The Edsel Turns 50 years old
“Those Who Forget History Are Doomed to Repeat It”
So goes the wise words of warning. The history of automobile design contains many examples in which the designer was not, shall we say, firing on all cylinders. In the picture is a sketch of the 1899 Horsey Horseless, a car designed with a wooden horse head mounted on the front so as to not scare real horses, which were still plentiful at the time.
While the Ford Edsel was not the first bad car and certainly not the last, it has become the poster child of a really, really badly designed car. Perhaps one of the funniest design gaffs was the incorporation of what was known as push-button transmission. Instead of a stickshift or steering column shifter, the driver changed gears by pushing buttons.
Introduced by Chrysler, Ford took the design one step further by making them electric AND placing them in the middle of the steering wheel where the horn usually goes. So when the driver pounded his horn, he wound up shifting gears or damaging the push buttons….I’m not making this up.
It cost Ford 400 million dollars in investment…and that was the 1950s.

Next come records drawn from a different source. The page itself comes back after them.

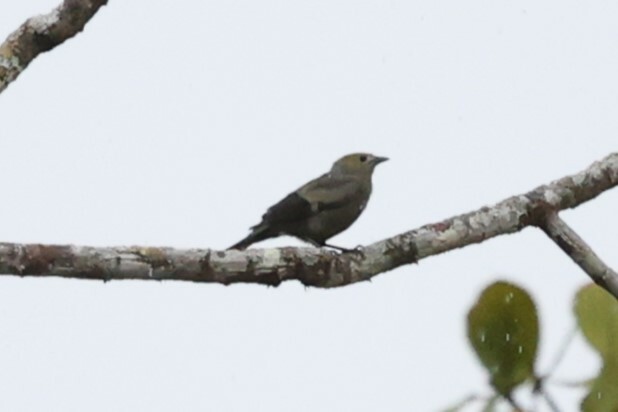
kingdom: Animalia
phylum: Chordata
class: Aves
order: Passeriformes
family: Thraupidae
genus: Thraupis
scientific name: Thraupis palmarum
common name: Palm tanager
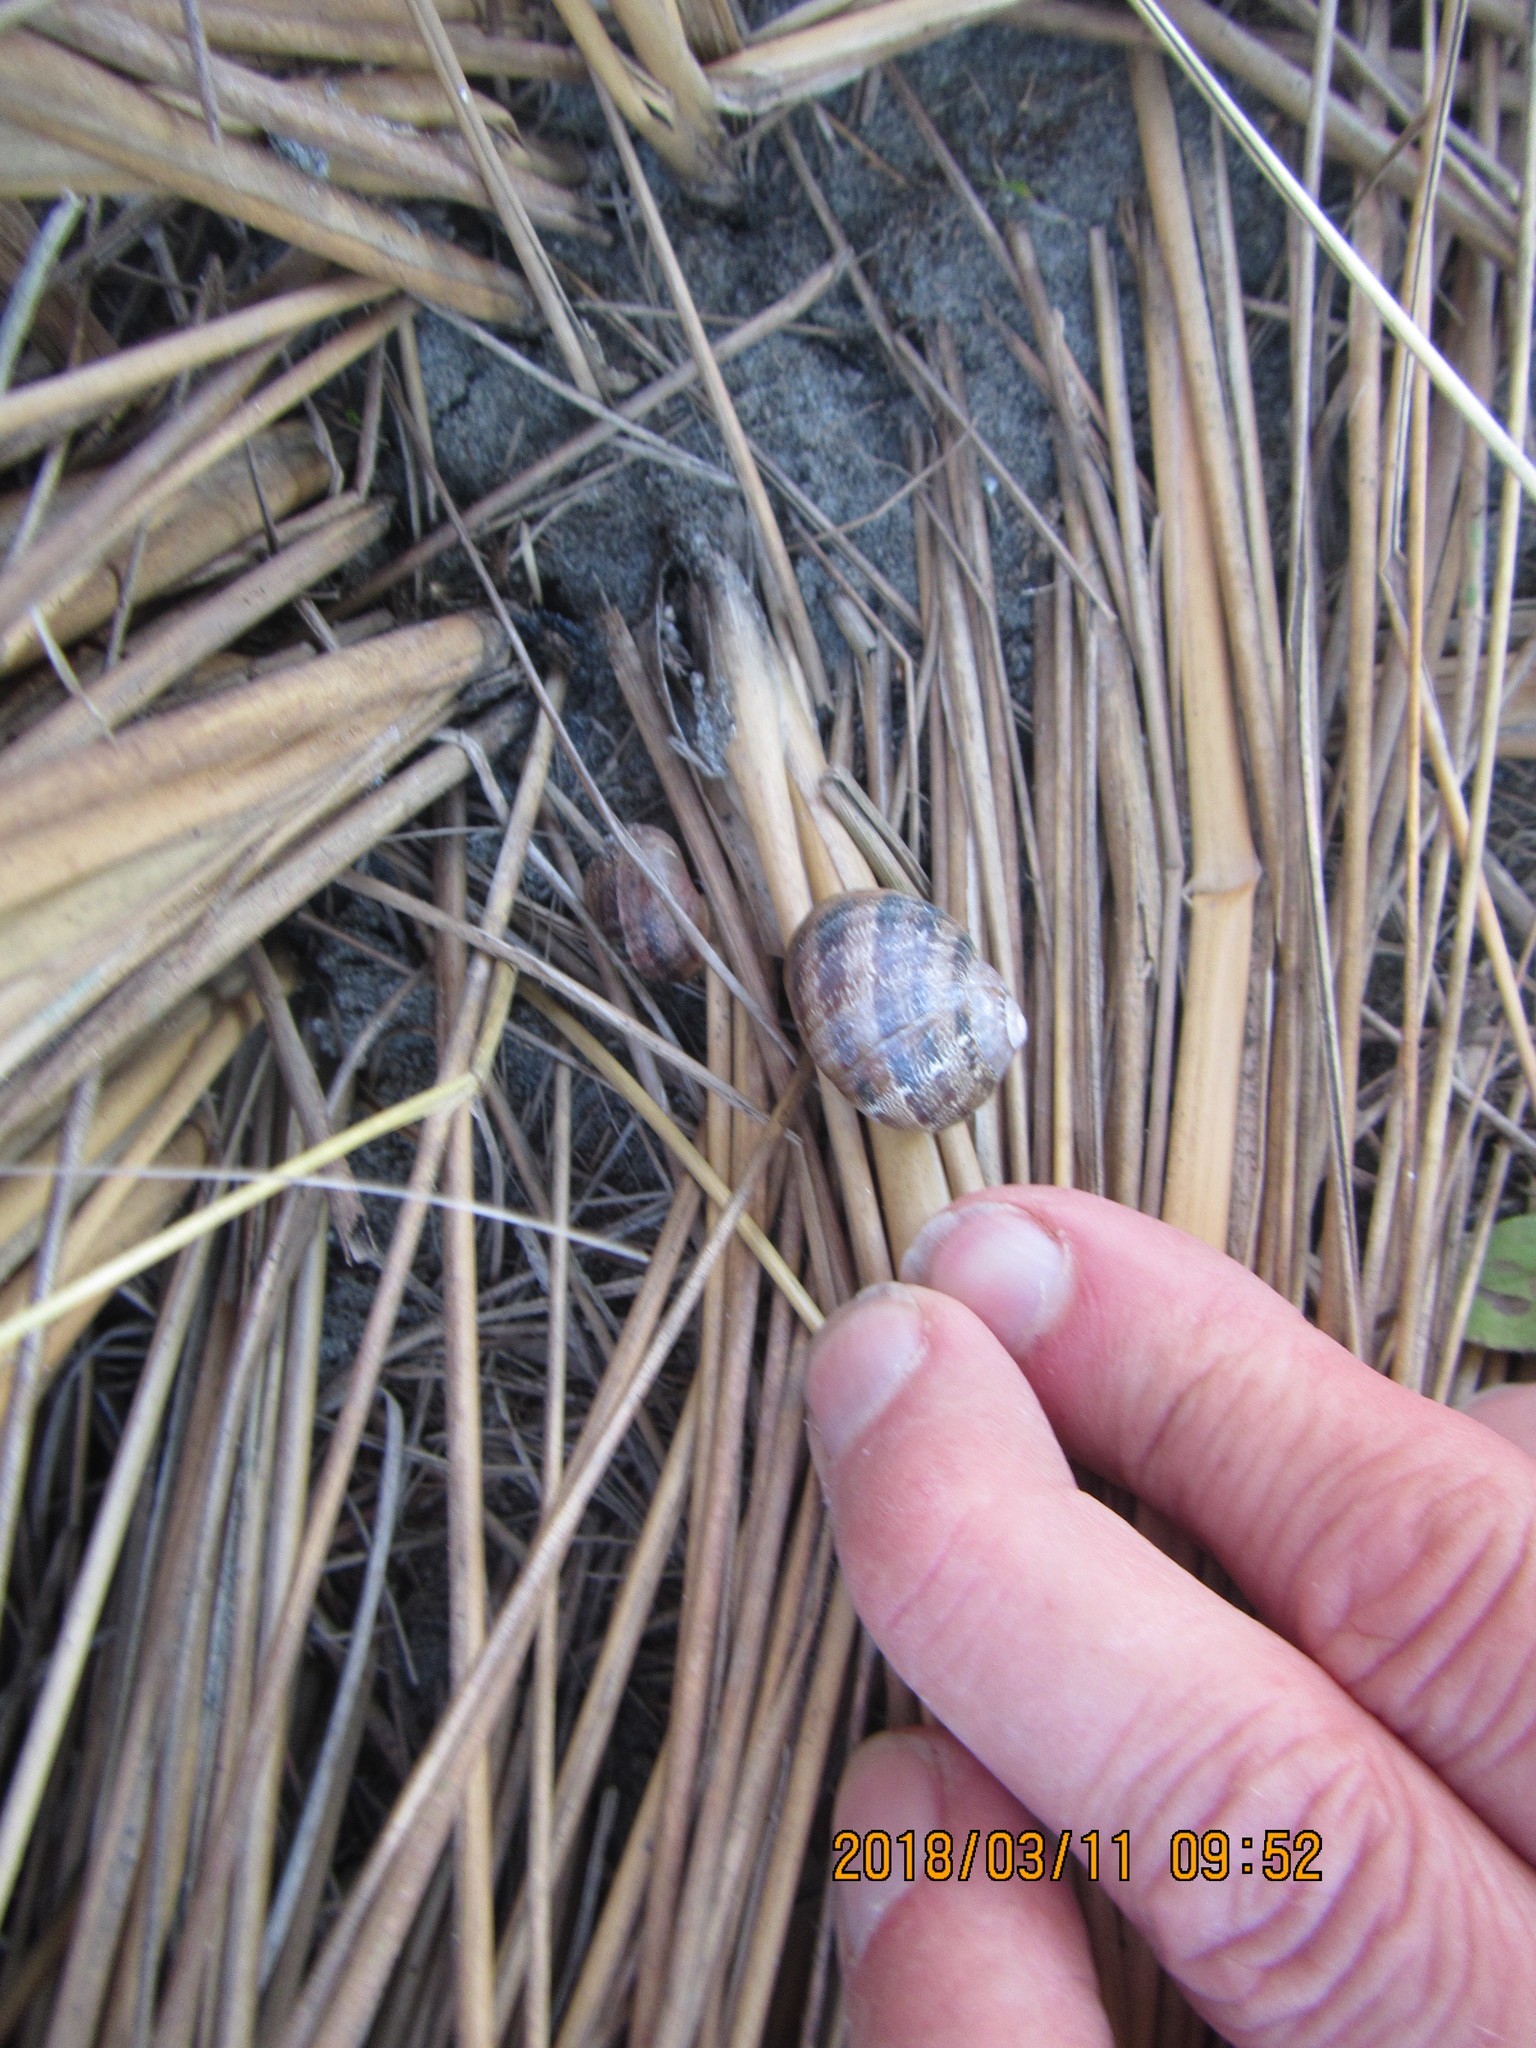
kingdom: Animalia
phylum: Mollusca
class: Gastropoda
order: Stylommatophora
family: Helicidae
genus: Cornu
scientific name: Cornu aspersum
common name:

Pushing the envelope is not new. The classic chariot race in the movie Ben Hur immortalizes the need of mankind to show who’s the fastest. In the quest for bigger, faster and stronger in the automotive world, mistakes were bound to happen.
Here is the list of the 50 worst cars – you’ll get a good laugh:
http://www.time.com/time/specials/2007/article/0,28804,1658545_1657686,00.html
For the Edsel, the real question isn’t why the designers goofed, but why senior management allowed the mistake to make it to market.